I’ve always wanted to be a good dad to my two sons. I wanted them to be able to accomplish whatever they were made to do. At the same time, they needed to respect us and other adults – a difficult task in today’s culture.
I’ve coached both my boys’ hockey teams for ten years now. I’ve coached a number of boys over my time who came from not-so-great home situations. A few seasons ago, one guy in particular struggled with anger all year. We had had a conversations over the season about behavior and what I expected. He’d test me a bit, I’d lose my cool and maybe sit him for a while, but we always had fun.
After the hockey season I heard that he had disappeared; leaving his home and was living “on the street” apparently. It upset me because I new he was struggling and I didn’t want to see him give up.

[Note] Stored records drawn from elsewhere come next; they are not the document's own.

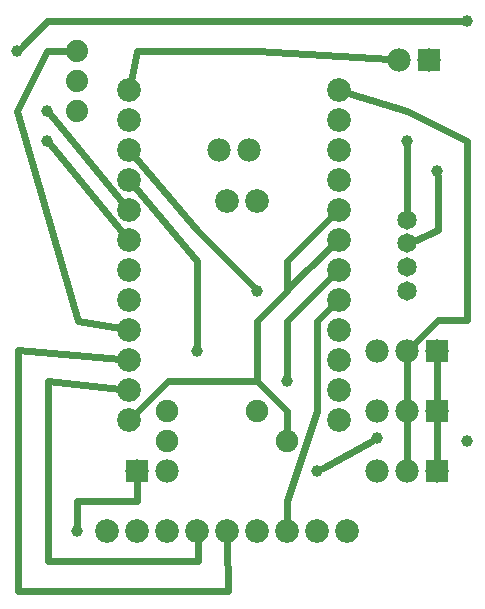
<source format=gbl>
G04 MADE WITH FRITZING*
G04 WWW.FRITZING.ORG*
G04 DOUBLE SIDED*
G04 HOLES PLATED*
G04 CONTOUR ON CENTER OF CONTOUR VECTOR*
%ASAXBY*%
%FSLAX23Y23*%
%MOIN*%
%OFA0B0*%
%SFA1.0B1.0*%
%ADD10C,0.074000*%
%ADD11C,0.039370*%
%ADD12C,0.075000*%
%ADD13C,0.079370*%
%ADD14C,0.078000*%
%ADD15C,0.065000*%
%ADD16R,0.078000X0.078000*%
%ADD17C,0.024000*%
%LNCOPPER0*%
G90*
G70*
G54D10*
X244Y1630D03*
X244Y1730D03*
X244Y1830D03*
G54D11*
X144Y1630D03*
X44Y1830D03*
X144Y1530D03*
X244Y230D03*
X644Y830D03*
X944Y730D03*
X844Y1030D03*
X1544Y530D03*
X1044Y430D03*
X1244Y538D03*
X1544Y1930D03*
X1344Y1530D03*
X1444Y1430D03*
G54D12*
X544Y630D03*
X844Y630D03*
X544Y630D03*
X844Y630D03*
X944Y530D03*
X544Y530D03*
X944Y530D03*
X544Y530D03*
G54D13*
X416Y1699D03*
X416Y1599D03*
X416Y1499D03*
X416Y1399D03*
X416Y1299D03*
X416Y1199D03*
X416Y1099D03*
X416Y999D03*
X416Y899D03*
X416Y799D03*
X416Y699D03*
X416Y599D03*
X1116Y1699D03*
X1116Y1599D03*
X1116Y1499D03*
X1116Y1399D03*
X1116Y1299D03*
X1116Y1199D03*
X1116Y1099D03*
X1116Y999D03*
X1116Y899D03*
X1116Y799D03*
X1116Y699D03*
X1116Y599D03*
G54D14*
X444Y430D03*
X544Y430D03*
G54D13*
X1144Y230D03*
X1044Y230D03*
X944Y230D03*
X844Y230D03*
X744Y230D03*
X644Y230D03*
X544Y230D03*
X444Y230D03*
X344Y230D03*
G54D14*
X1444Y430D03*
X1344Y430D03*
X1244Y430D03*
X1444Y630D03*
X1344Y630D03*
X1244Y630D03*
X1444Y830D03*
X1344Y830D03*
X1244Y830D03*
G54D15*
X1344Y1030D03*
X1344Y1108D03*
X1344Y1187D03*
X1344Y1266D03*
G54D14*
X716Y1499D03*
X816Y1499D03*
X716Y1499D03*
X816Y1499D03*
G54D13*
X744Y1330D03*
X844Y1330D03*
X744Y1330D03*
X844Y1330D03*
G54D14*
X1416Y1799D03*
X1316Y1799D03*
G54D16*
X444Y430D03*
X1444Y430D03*
X1444Y630D03*
X1444Y830D03*
X1416Y1799D03*
G54D17*
X144Y1829D02*
X44Y1629D01*
D02*
X44Y1629D02*
X245Y930D01*
D02*
X245Y930D02*
X386Y905D01*
D02*
X213Y1829D02*
X144Y1829D01*
D02*
X157Y1615D02*
X397Y1323D01*
D02*
X144Y1929D02*
X1525Y1930D01*
D02*
X58Y1843D02*
X144Y1929D01*
D02*
X644Y1130D02*
X436Y1376D01*
D02*
X644Y849D02*
X644Y1130D01*
D02*
X644Y1231D02*
X436Y1476D01*
D02*
X745Y1130D02*
X644Y1231D01*
D02*
X831Y1043D02*
X745Y1130D01*
D02*
X157Y1515D02*
X397Y1223D01*
D02*
X45Y29D02*
X45Y831D01*
D02*
X45Y831D02*
X385Y802D01*
D02*
X745Y29D02*
X45Y29D01*
D02*
X744Y199D02*
X745Y29D01*
D02*
X145Y129D02*
X145Y729D01*
D02*
X645Y129D02*
X145Y129D01*
D02*
X145Y729D02*
X386Y702D01*
D02*
X645Y199D02*
X645Y129D01*
D02*
X444Y330D02*
X444Y400D01*
D02*
X244Y330D02*
X444Y330D01*
D02*
X244Y249D02*
X244Y330D01*
D02*
X944Y330D02*
X1044Y629D01*
D02*
X1044Y629D02*
X1044Y930D01*
D02*
X1044Y930D02*
X1094Y978D01*
D02*
X944Y260D02*
X944Y330D01*
D02*
X944Y930D02*
X1094Y1078D01*
D02*
X944Y749D02*
X944Y930D01*
D02*
X1344Y1511D02*
X1344Y1289D01*
D02*
X1227Y529D02*
X1061Y439D01*
D02*
X1445Y1231D02*
X1445Y1411D01*
D02*
X1366Y1196D02*
X1445Y1231D01*
D02*
X844Y930D02*
X944Y1029D01*
D02*
X944Y1029D02*
X941Y1034D01*
D02*
X844Y729D02*
X844Y930D01*
D02*
X941Y1034D02*
X1094Y1178D01*
D02*
X944Y629D02*
X844Y729D01*
D02*
X944Y558D02*
X944Y629D01*
D02*
X943Y1130D02*
X1094Y1278D01*
D02*
X941Y1034D02*
X943Y1130D01*
D02*
X545Y729D02*
X438Y621D01*
D02*
X844Y729D02*
X545Y729D01*
D02*
X844Y1830D02*
X1286Y1801D01*
D02*
X643Y1829D02*
X744Y1829D01*
D02*
X545Y1829D02*
X643Y1829D01*
D02*
X744Y1829D02*
X844Y1830D01*
D02*
X444Y1829D02*
X545Y1829D01*
D02*
X423Y1729D02*
X444Y1829D01*
D02*
X1445Y931D02*
X1366Y851D01*
D02*
X1544Y931D02*
X1445Y931D01*
D02*
X1544Y1529D02*
X1544Y931D01*
D02*
X1344Y1629D02*
X1544Y1529D01*
D02*
X1146Y1690D02*
X1344Y1629D01*
D02*
X1344Y660D02*
X1344Y800D01*
D02*
X1344Y600D02*
X1344Y460D01*
D02*
X1444Y800D02*
X1444Y660D01*
D02*
X1444Y600D02*
X1444Y460D01*
G04 End of Copper0*
M02*
</source>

Well, at the end of the year we had a team party and who showed up? The guy I had the most trouble with! He came up to me and told me that he wanted to come see me.
What an awesome feeling. I shook his hand and told him I was glad he came – it was a great night for all of us.
It was that that point that I knew I had a knack for connecting with young men.
At the time, I worked as a manager in our local provincial government. I had received training on dealing with difficult people, effective communication, and many leadership courses. But it was when I received my coaching certification and everything just clicked.
I no longer had the need to have all the answers because a coach’s job is to help others arrive at the answers that suit their situation the best.
Since then, I’ve been forming my plan to launch a coaching practice and it is now a reality!